Letting the Light In
Thankfully, rather than looking only at effects of stress, some research looks for healing, for remedies, for moving beyond the effects of stress to growth. One of the fruits of such research about healing from the negative effects of stress is the role that written expression can play in alleviating symptoms such as high blood pressure, stressed- induced asthma, rheumatoid arthritis. Expressive Writing heals through a process focusing on feelings related to a trauma, imagining a fresh perspective about that trauma, and creating a meaningful narrative about the trauma. Other ways of writing can promote healing as well. While expressive writing focuses on trauma, Transactional Writing focuses on expressing appreciation, affection, and affirmation.
Other Sources of Light
Transactional Writing often takes the form of letters and notes, sent or unsent. Try writing one or all of these letters and see how you feel.
Gratitude Letter (write for twenty minutes)
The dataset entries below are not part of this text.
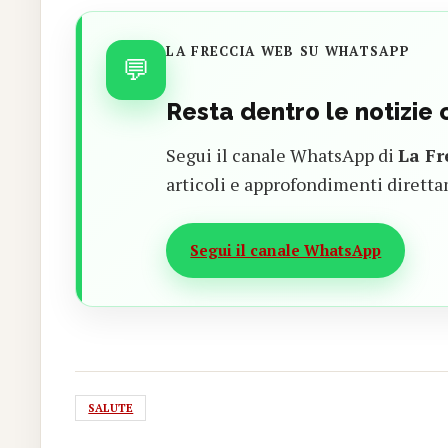
LA FRECCIA WEB SU WHATSAPP
💬
Resta dentro le notizie
Segui il canale WhatsApp di
La Fr
articoli e approfondimenti diretta
Segui il canale WhatsApp
SALUTE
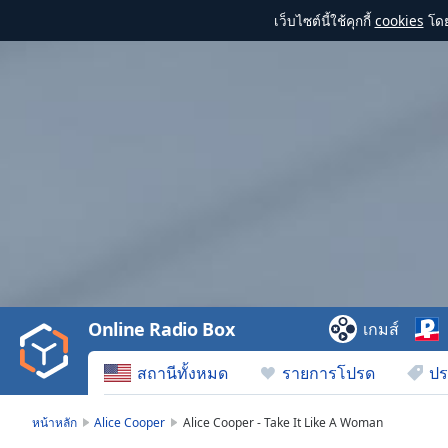
เว็บไซต์นี้ใช้คุกกี้
cookies
โดย
Video
Player
is
loading.
Play
Video
Online Radio Box
เกมส์
Play
Skip
สถานีทั้งหมด
รายการโปรด
ปร
Backward
Skip
Forward
หน้าหลัก
Alice Cooper
Alice Cooper - Take It Like A Woman
Mute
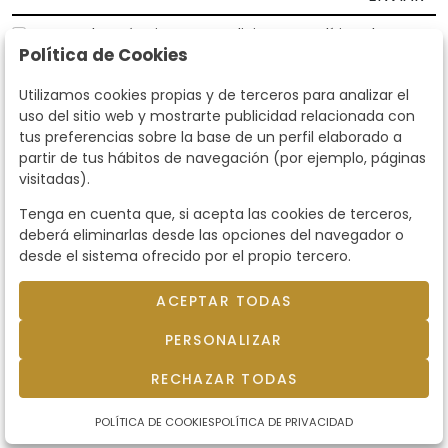
Acepto los
Términos y Condiciones
y
Política de
Política de Cookies
privacidad
Según la LOPD y disposiciones de desarrollo, informamos que sus
Utilizamos cookies propias y de terceros para analizar el
datos personales serán tratados por parte de Subastas Segre con la
uso del sitio web y mostrarte publicidad relacionada con
finalidad de gestionar la relación comercial. Puede ejercitar los
tus preferencias sobre la base de un perfil elaborado a
derechos de acceso, rectificación, cancelación, oposición y demás
partir de tus hábitos de navegación (por ejemplo, páginas
derechos en los términos establecidos en la normativa vigente
visitadas).
dirigiéndote a nosotros. Asimismo, nos puede solicitar el envío de
información adicional sobre nuestra política de protección de datos
Tenga en cuenta que, si acepta las cookies de terceros,
llamando al teléfono 915159584 o enviando un e-mail a
deberá eliminarlas desde las opciones del navegador o
info@subastassegre.es
Este sitio está protegido por reCAPTCHA y se aplican la
Política de
desde el sistema ofrecido por el propio tercero.
privacidad
y los
Términos de servicio
de Google.
ACEPTAR TODAS
© 2026
Subastas Segre
- Todos los derechos
PERSONALIZAR
reservados.
Desarrollado por Labelgrup Networks.
RECHAZAR TODAS
POLÍTICA DE COOKIES
POLÍTICA DE PRIVACIDAD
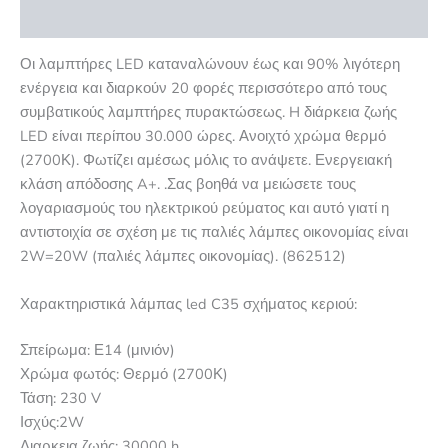
Αξιολογήσεις (0)
Οι λαμπτήρες LED καταναλώνουν έως και 90% λιγότερη
ενέργεια και διαρκούν 20 φορές περισσότερο από τους
συμβατικούς λαμπτήρες πυρακτώσεως. H διάρκεια ζωής
LED είναι περίπου 30.000 ώρες. Ανοιχτό χρώμα θερμό
(2700Κ). Φωτίζει αμέσως μόλις το ανάψετε. Ενεργειακή
κλάση απόδοσης A+. .Σας βοηθά να μειώσετε τους
λογαριασμούς του ηλεκτρικού ρεύματος και αυτό γιατί η
αντιστοιχία σε σχέση με τις παλιές λάμπες οικονομίας είναι
2W=20W (παλιές λάμπες οικονομίας). (862512)
Χαρακτηριστικά λάμπας led C35 σχήματος κεριού:
Σπείρωμα: Ε14 (μινιόν)
Χρώμα φωτός: Θερμό (2700Κ)
Τάση: 230 V
Ισχύς:2W
Διαρκεια ζωής: 30000 h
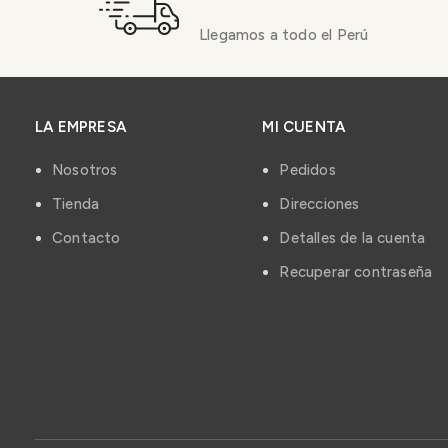
Llegamos a todo el Perú
LA EMPRESA
MI CUENTA
Nosotros
Pedidos
Tienda
Direcciones
Contacto
Detalles de la cuenta
Recuperar contraseña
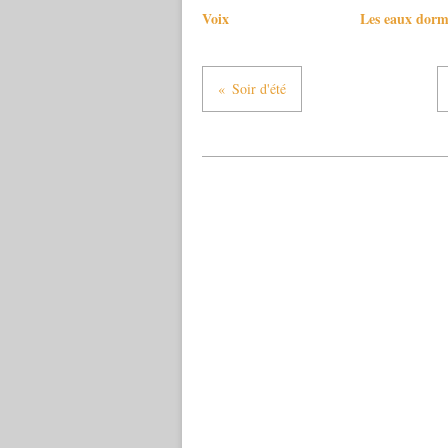
Voix
Les eaux dorm
Soir d'été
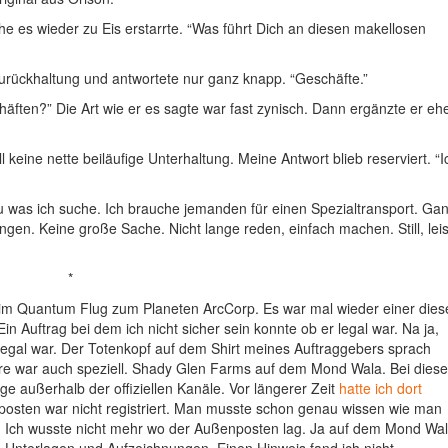
he es wieder zu Eis erstarrte. “Was führt Dich an diesen makellosen
Zurückhaltung und antwortete nur ganz knapp. “Geschäfte.”
häften?” Die Art wie er es sagte war fast zynisch. Dann ergänzte er eh
keine nette beiläufige Unterhaltung. Meine Antwort blieb reserviert. “I
au was ich suche. Ich brauche jemanden für einen Spezialtransport. Ga
gen. Keine große Sache. Nicht lange reden, einfach machen. Still, lei
*
t im Quantum Flug zum Planeten ArcCorp. Es war mal wieder einer dies
n Auftrag bei dem ich nicht sicher sein konnte ob er legal war. Na ja,
ht legal war. Der Totenkopf auf dem Shirt meines Auftraggebers sprach
are war auch speziell. Shady Glen Farms auf dem Mond Wala. Bei dies
außerhalb der offiziellen Kanäle. Vor längerer Zeit
hatte ich dort
enposten war nicht registriert. Man musste schon genau wissen wie man
m. Ich wusste nicht mehr wo der Außenposten lag. Ja auf dem Mond Wal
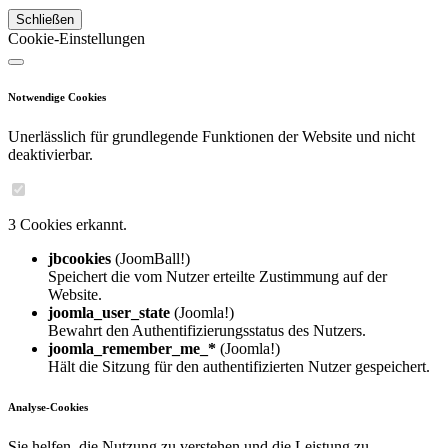
Schließen
Cookie-Einstellungen
Notwendige Cookies
Unerlässlich für grundlegende Funktionen der Website und nicht
deaktivierbar.
3 Cookies erkannt.
jbcookies
(JoomBall!)
Speichert die vom Nutzer erteilte Zustimmung auf der
Website.
joomla_user_state
(Joomla!)
Bewahrt den Authentifizierungsstatus des Nutzers.
joomla_remember_me_*
(Joomla!)
Hält die Sitzung für den authentifizierten Nutzer gespeichert.
Analyse-Cookies
Sie helfen, die Nutzung zu verstehen und die Leistung zu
Write a letter to someone in your life that you would like to thank for something they gave you, or something they taught you, or something they have inspired in you. Get right to the point and don’t apologize for not writing before now. Imagine how the recipient may feel when they read your letter. Describe your relationship with the person you are thanking and the context for this occasion. Describe the gift that you received, the skill you learned, or the inspiration you received from knowing them.
* Tell them what their gift meant to you when you received it.
* Tell them how you felt about it then and how you feel about it now.
* Tell them how you have been able to use this gift or the skill or the inspiration you received from them.
* Tell them how your life has been enriched by what you received from them and for their presence in your life.
Blessing Letter (write for twenty minutes)
Write a blessing for someone that promotes their happiness, well-being, and prosperity. Get right to the point and don’t apologize for not writing before now. Imagine how the recipient may feel when they read your letter. Name or describe your relationship with the person you are blessing and the context for this occasion.
In your writing, affirm their gifts and talents. Write at least six words that name their best attributes. Consider the milestones they will encounter in their life and offer your wisdomand support. Give permission for them to love themselves, love others, and to enjoy life when you are no longer with them. Let the receiver know how they have blessed you and what they mean to you.
Joy Letter (write for twenty minutes)
Write an expression of joy about a person. Write for twenty minutes. Describe your relationship with the person you are celebrating and the context for this occasion. In your writing describe a joyous, wonderful, exquisite experience with this person. Recall how you felt, what you thought, what you said, what others said to you, who was with you, and where you were. How you feel about them now? How you wish to feel about them in the future.
Do not worry about sending the letters you write. In fact, it might be smart to not send the letters you write. They are ultimately for your mental health and not the intended recipient’s. If, after finishing your writing and taking a few days off, go back and look at your letters and reconsider if sending the letters would ultimately be beneficial for others and for you.